シアトル地域の重症患者における Covid-19 ― ケースシリーズ(Covid-19 in critically ill patients in the Seattle Region — Case series
 2020年2月,米国ワシントン州では新型コロナウイルス感染症(Covid-19)の市中感染が確認された。本論文は3月23日までのシアトル地域にある9カ所の病院の集中治療室(ICU)に入室した患者24例についての14日間以上の追跡データで,米国シアトルのワシントン大学を中心としたグループから報告されている。ARDSを発症した患者のCT画像については短い動画(リンク)でみることができる。
 Covid-19 確定例 24 例の年齢の平均は64±18歳,男性が63%,症状は入院の7±4日前に出現した。咳嗽と息切れの症状が多く,患者の50%に入院時に発熱がみられ,58%は糖尿病を有していた。全例が低酸素性呼吸不全で入院し,75%(18例)が人工呼吸管理を必要とした。患者の大部分(17 例)で血圧低下もみられ昇圧薬を必要とした。インフルエンザなどの他の呼吸器系ウイルスの検査で陽性の患者はいなかった。患者の半数(12例)が ICU入室1日目から18日目のあいだに死亡した(このうち 4 例は,入院時にDNR指示)。生存していた12例のうち5例は退院し,4例はICUを退室したが入院を継続し,3例はICUで引き続き人工呼吸管理を受けていた。
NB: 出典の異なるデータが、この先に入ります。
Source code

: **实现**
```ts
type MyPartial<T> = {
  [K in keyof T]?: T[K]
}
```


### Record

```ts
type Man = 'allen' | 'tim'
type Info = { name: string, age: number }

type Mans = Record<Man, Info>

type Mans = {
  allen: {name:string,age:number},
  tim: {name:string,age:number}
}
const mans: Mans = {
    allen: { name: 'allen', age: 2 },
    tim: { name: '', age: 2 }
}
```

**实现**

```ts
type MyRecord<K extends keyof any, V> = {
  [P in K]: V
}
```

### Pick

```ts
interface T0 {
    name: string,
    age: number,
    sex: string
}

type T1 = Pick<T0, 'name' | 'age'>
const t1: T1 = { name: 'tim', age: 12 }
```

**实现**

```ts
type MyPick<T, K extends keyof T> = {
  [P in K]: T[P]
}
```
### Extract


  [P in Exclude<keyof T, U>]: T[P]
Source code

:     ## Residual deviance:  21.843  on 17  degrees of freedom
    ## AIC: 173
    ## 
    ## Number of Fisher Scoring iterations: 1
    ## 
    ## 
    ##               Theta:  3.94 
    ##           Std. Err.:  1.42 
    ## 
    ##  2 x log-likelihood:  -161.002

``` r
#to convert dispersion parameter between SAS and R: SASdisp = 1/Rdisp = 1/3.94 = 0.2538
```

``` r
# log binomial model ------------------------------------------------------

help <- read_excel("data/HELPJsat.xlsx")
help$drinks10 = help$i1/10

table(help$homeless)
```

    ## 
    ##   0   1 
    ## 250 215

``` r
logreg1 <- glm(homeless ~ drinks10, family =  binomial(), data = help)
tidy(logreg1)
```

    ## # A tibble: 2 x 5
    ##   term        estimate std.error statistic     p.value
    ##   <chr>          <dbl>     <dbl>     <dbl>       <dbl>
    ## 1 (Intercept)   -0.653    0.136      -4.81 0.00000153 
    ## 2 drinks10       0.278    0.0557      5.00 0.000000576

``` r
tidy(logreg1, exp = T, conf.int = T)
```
 Covid-19重症例は人工呼吸管理にいたる低酸素性呼吸不全,昇圧薬を必要とする血圧低下,またはその両方でICU入室となったが,これらの重症患者の致死率は高かった。

<Correspondence>
レーザーによる会話の際に生じる飛沫の可視化(Visualizing speech-generated oral fluid droplets with laser light scattering
 米国NIHからの論文で,会話の際に発生する飛沫についてレーザーで可視化して解析したデータが約40秒間の動画と共に紹介されている(リンク)。被検者に“Stay healthy”と声を出させた際の飛沫が実際に見ることができる。声の大きさでも異なるが,数百個の20~500μmの飛沫が形成されて飛散することを観察している。当然だが,マスク装着後では飛沫の発生が抑えられている動画もみることができる。時節柄,百聞は一見にしかず,な報告である。
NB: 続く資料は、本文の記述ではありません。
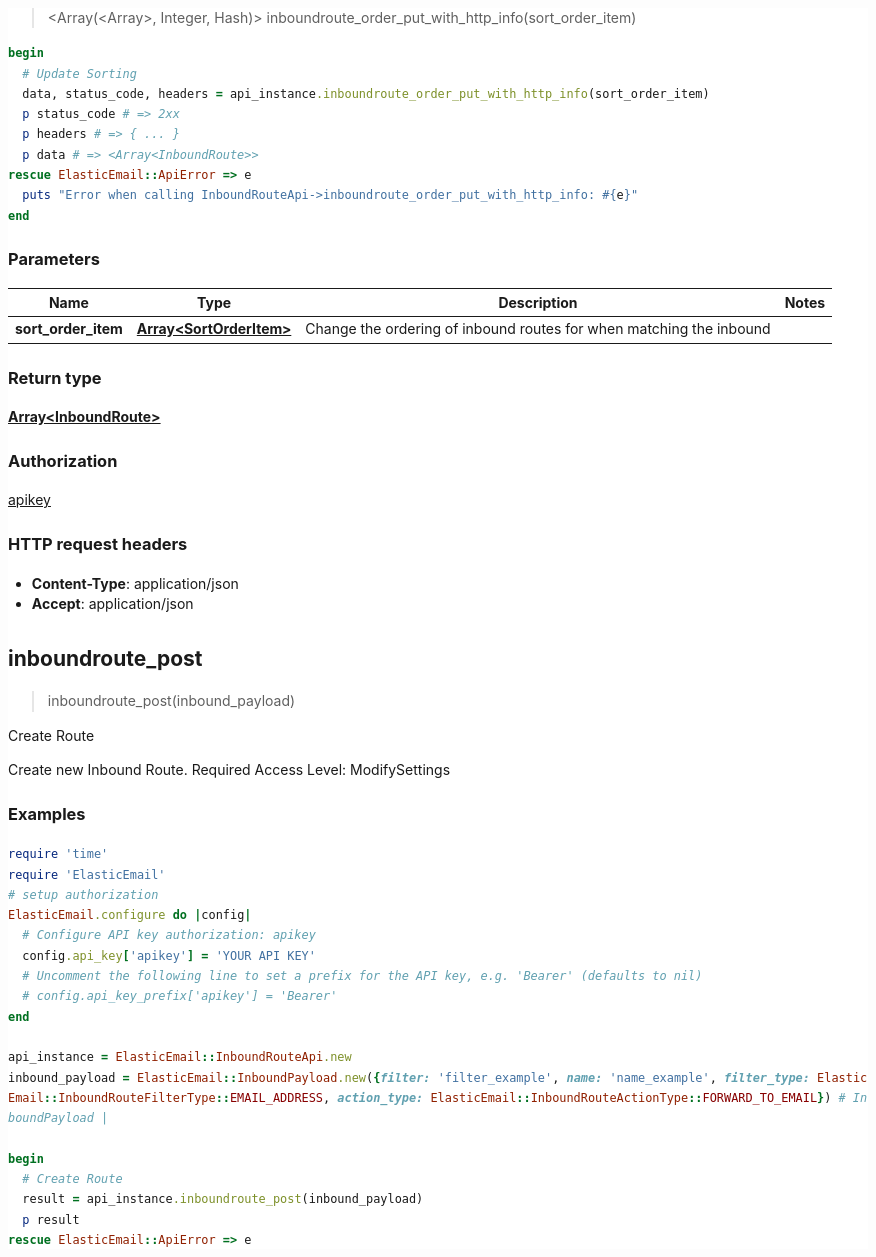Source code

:> <Array(<Array<InboundRoute>>, Integer, Hash)> inboundroute_order_put_with_http_info(sort_order_item)

```ruby
begin
  # Update Sorting
  data, status_code, headers = api_instance.inboundroute_order_put_with_http_info(sort_order_item)
  p status_code # => 2xx
  p headers # => { ... }
  p data # => <Array<InboundRoute>>
rescue ElasticEmail::ApiError => e
  puts "Error when calling InboundRouteApi->inboundroute_order_put_with_http_info: #{e}"
end
```

### Parameters

| Name | Type | Description | Notes |
| ---- | ---- | ----------- | ----- |
| **sort_order_item** | [**Array&lt;SortOrderItem&gt;**](SortOrderItem.md) | Change the ordering of inbound routes for when matching the inbound |  |

### Return type

[**Array&lt;InboundRoute&gt;**](InboundRoute.md)

### Authorization

[apikey](../README.md#apikey)

### HTTP request headers

- **Content-Type**: application/json
- **Accept**: application/json


## inboundroute_post

> <InboundRoute> inboundroute_post(inbound_payload)

Create Route

Create new Inbound Route. Required Access Level: ModifySettings

### Examples

```ruby
require 'time'
require 'ElasticEmail'
# setup authorization
ElasticEmail.configure do |config|
  # Configure API key authorization: apikey
  config.api_key['apikey'] = 'YOUR API KEY'
  # Uncomment the following line to set a prefix for the API key, e.g. 'Bearer' (defaults to nil)
  # config.api_key_prefix['apikey'] = 'Bearer'
end

api_instance = ElasticEmail::InboundRouteApi.new
inbound_payload = ElasticEmail::InboundPayload.new({filter: 'filter_example', name: 'name_example', filter_type: ElasticEmail::InboundRouteFilterType::EMAIL_ADDRESS, action_type: ElasticEmail::InboundRouteActionType::FORWARD_TO_EMAIL}) # InboundPayload | 

begin
  # Create Route
  result = api_instance.inboundroute_post(inbound_payload)
  p result
rescue ElasticEmail::ApiError => e
```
Covid-19における肺血管障害,血栓と血管新生(Pulmonary vascular endothelialitis, thrombosis, and angiogenesis in Covid-19
 まだオンライン掲載(リンク)ではあるが,Covid-19の病態を考えるうえで重要な剖検肺の解析結果の報告であるので,早めではあるが紹介する。
 主にドイツのハノーファー大学と米国ボストンのハーバード大学ブリガム病院を中心とした研究者からの報告であり,Covid-19の7症例,インフルエンザA(H1N1)感染によるARDSの7症例およびコントロールの非感染肺の剖検検体で解析されている。Covid-19の症例とインフルエンザ感染のどちらの死亡症例でも肺ではDAD(diffuse alveolar damage)の所見であり,血管周囲のT細胞の浸潤が観察された(Figure 1)。Covid-19で特徴的な点として,(1)血管内皮細胞内には透過型電子顕微鏡によってSARS-CoV-2ウイルスが同定されており(Figure 3D),血管内皮細胞の細胞膜破壊を生じるような血管内皮傷害がみられている,(2)肺胞毛細血管内に広範に微小血栓による閉塞所見がみられている(Figure 2),(3)肺で血管新生,とくに“intussusceptive angiogenesis”というタイプの血管新生が生じている(Figure 3B・3C),ことが観察された。血管新生のメカニズムとしては“sprouting angiogenesis”()とintussusceptive pillar を特徴とする“intussusceptive angiogenesis”()とが知られているが,今回の解析ではどちらのタイプの血管新生もCovid-19患者において入院日数が長い重症例でより多く観察され,とくに後者のタイプの血管新生が良く見られた(Figure 4)。また,遺伝子発現解析もおこなっており,Covid-19の肺で特異的な血管新生関連の遺伝子発現も観察された。
 本論文はCovid-19の7症例とインフルエンザ感染7症例という少数例での比較検討という制限はあるが,Covid-19重症患者ではARDSのDAD所見に加えて,肺における血管内皮細胞内のウイルス感染,血管傷害,血栓症と血管新生という血管病変の特徴がみられることが明らかとなった。経気道的な進展では説明のつかない重症例の病態を理解するうえで重要な報告であり,更なる症例の解析が期待される。